You know what I don't own? (besides season Pens tickets, the Jon Lester shirt I want, the entire Bad Religion discography that I suddenly need?) I don't own high heels. And I don't want to. I've walked in heels twice: once to the Rocky Horror Picture Show in Cambridge, and once on Halloween. Just about a year ago now, both last October. The first time, it rained like hell and I stepped in a massive puddle as soon as we got off the train, and I spent the next four hours with soaking wet feet, slipping and sliding on rice trying to balance on these tiny fucking points I'm supposed to jump up on and do the Time Warp at the same time. The second time, well, it was Halloween (and I was supposed to be a mod chick, I had this rad British flag dress, but everyone instantly assumed I was a Spice Girl, so I just rolled with it). And four of my friends and I walked a good mile or so down Massachusetts Avenue looking for a party to attend, only to fail miserably and have to walk the entire way back. I still count it as one of my all-time greatest athletic achievements that I didn't collapse.

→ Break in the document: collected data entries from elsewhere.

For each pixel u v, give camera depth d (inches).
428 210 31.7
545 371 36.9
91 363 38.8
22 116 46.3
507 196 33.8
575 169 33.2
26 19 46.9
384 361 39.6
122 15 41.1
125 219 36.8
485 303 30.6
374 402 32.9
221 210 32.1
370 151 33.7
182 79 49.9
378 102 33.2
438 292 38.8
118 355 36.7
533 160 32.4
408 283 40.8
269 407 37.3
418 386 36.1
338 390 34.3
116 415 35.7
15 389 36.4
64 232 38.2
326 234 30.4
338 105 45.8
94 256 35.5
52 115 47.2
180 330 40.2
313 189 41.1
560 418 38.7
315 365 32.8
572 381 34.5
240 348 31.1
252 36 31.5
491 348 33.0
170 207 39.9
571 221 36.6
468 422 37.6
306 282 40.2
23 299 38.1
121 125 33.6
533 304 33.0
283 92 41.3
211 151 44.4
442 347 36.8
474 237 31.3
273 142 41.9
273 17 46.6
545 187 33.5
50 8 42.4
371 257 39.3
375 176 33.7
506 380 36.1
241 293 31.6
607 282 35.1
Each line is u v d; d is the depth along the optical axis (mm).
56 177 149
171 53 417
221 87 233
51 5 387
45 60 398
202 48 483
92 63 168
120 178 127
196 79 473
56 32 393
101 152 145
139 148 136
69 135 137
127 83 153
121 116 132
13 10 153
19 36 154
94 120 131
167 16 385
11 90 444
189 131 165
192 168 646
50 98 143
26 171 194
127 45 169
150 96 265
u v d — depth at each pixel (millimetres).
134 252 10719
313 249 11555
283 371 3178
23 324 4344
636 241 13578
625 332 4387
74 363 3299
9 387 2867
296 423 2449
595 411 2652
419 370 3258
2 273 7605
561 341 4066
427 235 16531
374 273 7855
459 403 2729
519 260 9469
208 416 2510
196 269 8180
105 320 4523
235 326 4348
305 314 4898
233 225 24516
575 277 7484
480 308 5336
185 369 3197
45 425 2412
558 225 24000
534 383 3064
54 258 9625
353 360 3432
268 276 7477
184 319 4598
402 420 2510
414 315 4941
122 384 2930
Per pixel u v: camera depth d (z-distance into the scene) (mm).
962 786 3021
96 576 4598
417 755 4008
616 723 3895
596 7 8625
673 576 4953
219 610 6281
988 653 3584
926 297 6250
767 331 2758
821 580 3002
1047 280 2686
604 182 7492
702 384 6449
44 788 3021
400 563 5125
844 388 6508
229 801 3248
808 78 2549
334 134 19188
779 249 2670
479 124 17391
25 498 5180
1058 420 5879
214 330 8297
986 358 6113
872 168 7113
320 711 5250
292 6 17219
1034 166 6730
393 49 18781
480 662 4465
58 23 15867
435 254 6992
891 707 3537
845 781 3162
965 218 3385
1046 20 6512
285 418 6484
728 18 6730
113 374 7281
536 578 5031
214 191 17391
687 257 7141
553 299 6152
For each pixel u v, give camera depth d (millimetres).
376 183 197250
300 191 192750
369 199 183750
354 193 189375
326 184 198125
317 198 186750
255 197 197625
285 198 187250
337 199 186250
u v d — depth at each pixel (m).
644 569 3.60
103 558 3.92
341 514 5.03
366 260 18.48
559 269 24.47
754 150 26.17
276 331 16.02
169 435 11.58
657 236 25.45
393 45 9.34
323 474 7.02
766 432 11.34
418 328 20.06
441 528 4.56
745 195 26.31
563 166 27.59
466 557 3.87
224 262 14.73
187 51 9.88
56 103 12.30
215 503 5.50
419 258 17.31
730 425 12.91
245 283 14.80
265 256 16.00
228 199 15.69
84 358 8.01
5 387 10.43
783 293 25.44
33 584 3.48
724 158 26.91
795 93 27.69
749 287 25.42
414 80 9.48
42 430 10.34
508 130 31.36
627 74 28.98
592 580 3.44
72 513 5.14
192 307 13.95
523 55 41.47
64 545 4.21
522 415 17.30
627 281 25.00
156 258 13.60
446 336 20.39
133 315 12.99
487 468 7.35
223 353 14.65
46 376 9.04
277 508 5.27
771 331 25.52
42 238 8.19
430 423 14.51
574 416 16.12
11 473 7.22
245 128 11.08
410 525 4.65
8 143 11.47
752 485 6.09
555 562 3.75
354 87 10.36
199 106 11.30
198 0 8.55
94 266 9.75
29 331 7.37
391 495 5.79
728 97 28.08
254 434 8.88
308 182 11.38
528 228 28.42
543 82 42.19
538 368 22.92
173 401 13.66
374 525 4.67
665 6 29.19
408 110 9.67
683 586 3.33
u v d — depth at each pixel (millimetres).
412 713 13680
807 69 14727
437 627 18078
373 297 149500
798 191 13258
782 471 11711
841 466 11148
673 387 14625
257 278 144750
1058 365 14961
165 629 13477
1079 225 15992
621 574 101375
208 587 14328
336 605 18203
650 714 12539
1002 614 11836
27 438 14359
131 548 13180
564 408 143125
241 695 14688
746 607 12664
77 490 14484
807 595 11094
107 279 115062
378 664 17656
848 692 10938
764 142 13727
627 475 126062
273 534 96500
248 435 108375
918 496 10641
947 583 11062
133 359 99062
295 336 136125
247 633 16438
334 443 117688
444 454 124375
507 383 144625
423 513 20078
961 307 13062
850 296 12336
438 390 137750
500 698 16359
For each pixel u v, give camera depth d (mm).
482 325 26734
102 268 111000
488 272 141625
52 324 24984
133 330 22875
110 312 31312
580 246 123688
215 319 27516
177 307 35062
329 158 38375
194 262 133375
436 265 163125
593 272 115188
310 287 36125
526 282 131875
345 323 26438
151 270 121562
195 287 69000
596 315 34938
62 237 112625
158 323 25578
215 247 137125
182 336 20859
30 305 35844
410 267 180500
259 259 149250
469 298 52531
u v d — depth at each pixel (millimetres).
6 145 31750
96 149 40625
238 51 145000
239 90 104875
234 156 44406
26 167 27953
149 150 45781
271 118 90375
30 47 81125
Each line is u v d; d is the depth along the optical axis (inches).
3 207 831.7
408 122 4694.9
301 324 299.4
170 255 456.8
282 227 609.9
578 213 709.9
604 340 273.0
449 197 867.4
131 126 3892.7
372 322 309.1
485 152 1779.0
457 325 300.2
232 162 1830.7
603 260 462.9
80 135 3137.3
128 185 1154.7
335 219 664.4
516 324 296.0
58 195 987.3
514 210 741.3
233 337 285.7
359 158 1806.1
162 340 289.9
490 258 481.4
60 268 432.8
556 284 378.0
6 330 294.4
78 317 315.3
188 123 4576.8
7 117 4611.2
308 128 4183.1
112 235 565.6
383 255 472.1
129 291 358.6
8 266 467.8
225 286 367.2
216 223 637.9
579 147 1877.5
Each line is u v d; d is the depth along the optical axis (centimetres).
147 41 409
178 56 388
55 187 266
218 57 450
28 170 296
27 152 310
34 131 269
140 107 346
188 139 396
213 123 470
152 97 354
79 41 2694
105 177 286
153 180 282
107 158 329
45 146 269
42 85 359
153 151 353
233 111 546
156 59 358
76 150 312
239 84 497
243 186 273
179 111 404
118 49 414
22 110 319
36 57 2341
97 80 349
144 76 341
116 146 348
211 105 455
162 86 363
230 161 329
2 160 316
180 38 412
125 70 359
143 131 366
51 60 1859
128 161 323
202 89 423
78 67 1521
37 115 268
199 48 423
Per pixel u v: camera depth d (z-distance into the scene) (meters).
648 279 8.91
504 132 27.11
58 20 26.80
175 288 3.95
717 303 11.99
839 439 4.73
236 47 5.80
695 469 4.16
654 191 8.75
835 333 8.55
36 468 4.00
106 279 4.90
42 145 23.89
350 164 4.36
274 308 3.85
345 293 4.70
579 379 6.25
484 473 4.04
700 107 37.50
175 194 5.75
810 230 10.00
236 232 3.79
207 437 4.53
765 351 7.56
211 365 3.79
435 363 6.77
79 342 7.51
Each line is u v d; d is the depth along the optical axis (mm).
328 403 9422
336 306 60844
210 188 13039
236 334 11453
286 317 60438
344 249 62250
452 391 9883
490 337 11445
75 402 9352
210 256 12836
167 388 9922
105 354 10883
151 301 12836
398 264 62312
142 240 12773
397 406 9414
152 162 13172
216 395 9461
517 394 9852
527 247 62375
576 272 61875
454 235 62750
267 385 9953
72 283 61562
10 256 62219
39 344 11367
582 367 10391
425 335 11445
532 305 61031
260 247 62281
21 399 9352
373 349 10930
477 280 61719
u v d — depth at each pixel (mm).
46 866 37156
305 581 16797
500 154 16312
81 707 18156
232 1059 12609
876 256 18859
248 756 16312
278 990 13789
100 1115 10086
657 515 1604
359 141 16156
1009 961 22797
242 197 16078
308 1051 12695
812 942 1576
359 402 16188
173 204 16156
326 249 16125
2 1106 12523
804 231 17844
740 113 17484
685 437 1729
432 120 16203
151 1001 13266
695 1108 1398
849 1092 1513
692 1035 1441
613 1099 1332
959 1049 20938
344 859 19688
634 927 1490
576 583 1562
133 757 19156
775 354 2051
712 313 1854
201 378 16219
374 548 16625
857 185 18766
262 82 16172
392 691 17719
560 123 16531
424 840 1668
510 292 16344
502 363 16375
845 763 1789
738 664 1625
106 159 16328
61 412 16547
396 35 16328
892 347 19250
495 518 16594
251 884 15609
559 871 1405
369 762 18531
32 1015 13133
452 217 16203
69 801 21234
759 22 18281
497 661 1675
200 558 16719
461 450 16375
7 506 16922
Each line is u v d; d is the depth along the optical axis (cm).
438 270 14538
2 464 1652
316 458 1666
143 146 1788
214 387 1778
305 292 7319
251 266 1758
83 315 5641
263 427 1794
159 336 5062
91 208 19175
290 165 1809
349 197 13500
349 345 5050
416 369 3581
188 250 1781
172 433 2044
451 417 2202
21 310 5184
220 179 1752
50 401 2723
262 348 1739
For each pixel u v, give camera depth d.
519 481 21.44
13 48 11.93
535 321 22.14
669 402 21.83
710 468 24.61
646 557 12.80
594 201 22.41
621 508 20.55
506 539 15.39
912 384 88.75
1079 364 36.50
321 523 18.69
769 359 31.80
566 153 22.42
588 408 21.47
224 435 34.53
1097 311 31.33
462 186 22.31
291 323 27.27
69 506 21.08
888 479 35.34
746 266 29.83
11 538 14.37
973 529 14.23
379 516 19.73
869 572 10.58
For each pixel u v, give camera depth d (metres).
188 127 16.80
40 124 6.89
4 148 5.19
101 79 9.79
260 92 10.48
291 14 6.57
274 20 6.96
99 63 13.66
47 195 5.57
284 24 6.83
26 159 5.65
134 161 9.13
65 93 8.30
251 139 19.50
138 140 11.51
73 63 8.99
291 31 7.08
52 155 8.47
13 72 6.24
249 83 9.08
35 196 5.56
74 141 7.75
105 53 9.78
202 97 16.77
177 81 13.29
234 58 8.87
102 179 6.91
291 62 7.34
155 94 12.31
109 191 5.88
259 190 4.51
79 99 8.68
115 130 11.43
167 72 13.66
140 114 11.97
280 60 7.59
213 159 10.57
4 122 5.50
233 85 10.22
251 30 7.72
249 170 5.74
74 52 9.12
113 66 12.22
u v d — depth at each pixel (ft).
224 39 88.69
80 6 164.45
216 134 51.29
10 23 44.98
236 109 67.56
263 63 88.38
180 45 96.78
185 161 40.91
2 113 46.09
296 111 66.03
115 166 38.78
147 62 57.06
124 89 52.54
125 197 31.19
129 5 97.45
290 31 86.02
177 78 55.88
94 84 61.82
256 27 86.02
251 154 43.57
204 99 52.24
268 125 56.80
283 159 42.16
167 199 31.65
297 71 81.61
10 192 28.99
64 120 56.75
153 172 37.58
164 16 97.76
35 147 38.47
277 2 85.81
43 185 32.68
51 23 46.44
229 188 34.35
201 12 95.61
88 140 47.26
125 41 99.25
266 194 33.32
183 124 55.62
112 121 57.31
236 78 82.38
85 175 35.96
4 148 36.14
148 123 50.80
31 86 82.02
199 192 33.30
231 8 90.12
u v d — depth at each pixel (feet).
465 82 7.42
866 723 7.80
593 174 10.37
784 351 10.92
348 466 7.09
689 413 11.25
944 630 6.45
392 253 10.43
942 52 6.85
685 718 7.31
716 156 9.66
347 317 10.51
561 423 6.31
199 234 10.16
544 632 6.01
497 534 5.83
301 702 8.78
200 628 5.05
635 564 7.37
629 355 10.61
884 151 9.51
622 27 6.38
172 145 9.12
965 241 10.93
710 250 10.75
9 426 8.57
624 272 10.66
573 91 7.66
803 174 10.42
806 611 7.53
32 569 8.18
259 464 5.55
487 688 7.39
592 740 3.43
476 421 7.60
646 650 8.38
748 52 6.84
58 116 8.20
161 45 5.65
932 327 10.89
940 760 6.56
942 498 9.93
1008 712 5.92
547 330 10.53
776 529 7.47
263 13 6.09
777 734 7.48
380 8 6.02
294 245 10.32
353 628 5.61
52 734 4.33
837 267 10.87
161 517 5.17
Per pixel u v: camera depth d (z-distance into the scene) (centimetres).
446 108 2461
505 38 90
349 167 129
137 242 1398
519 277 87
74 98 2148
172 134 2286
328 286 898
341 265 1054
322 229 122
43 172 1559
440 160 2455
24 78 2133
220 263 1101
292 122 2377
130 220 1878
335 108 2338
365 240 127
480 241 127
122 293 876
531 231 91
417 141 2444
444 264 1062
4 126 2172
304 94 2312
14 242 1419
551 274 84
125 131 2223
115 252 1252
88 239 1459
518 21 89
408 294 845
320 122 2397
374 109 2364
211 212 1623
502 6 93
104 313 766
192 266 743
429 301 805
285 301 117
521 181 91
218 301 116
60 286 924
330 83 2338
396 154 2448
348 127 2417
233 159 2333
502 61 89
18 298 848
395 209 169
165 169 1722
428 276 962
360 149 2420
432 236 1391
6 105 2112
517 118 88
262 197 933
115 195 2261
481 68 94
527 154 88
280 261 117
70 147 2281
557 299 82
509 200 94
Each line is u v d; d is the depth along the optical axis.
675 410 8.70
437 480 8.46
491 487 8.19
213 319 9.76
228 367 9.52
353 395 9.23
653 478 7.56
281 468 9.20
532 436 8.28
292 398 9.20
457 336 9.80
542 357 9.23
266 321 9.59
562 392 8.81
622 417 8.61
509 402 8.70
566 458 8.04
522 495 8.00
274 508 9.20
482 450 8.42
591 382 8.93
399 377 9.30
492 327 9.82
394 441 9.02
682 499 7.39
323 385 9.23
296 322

Today, again, it was Cambridge. Except I wore blue low-top Converses, because I still have scars on my feet from the last time I wore my newest black flats, and because we were going to a journalism career fair, at which I would almost certainly not be judged on my footwear. I went with two guys and two girls, and both of the other girls changed from rain boots into heels halfway there, complaining and groaning and clearly in pain, tottering off the train and stumbling on the Harvard cobblestones. I walked ahead with one of the guys, because we were walking at the same pace. And I'm glad for that. My feet didn't hurt. If a bear from the wilds of eastern Massachusetts (okay, no such thing - a crazed Patriots fan, maybe) came barreling down the street to attack, I could have run or climbed up a fire escape or ninja-kicked him. I kept up with the boy I wanted to talk to. And I got to talk to the recruiters from big publications just the same as everyone else did.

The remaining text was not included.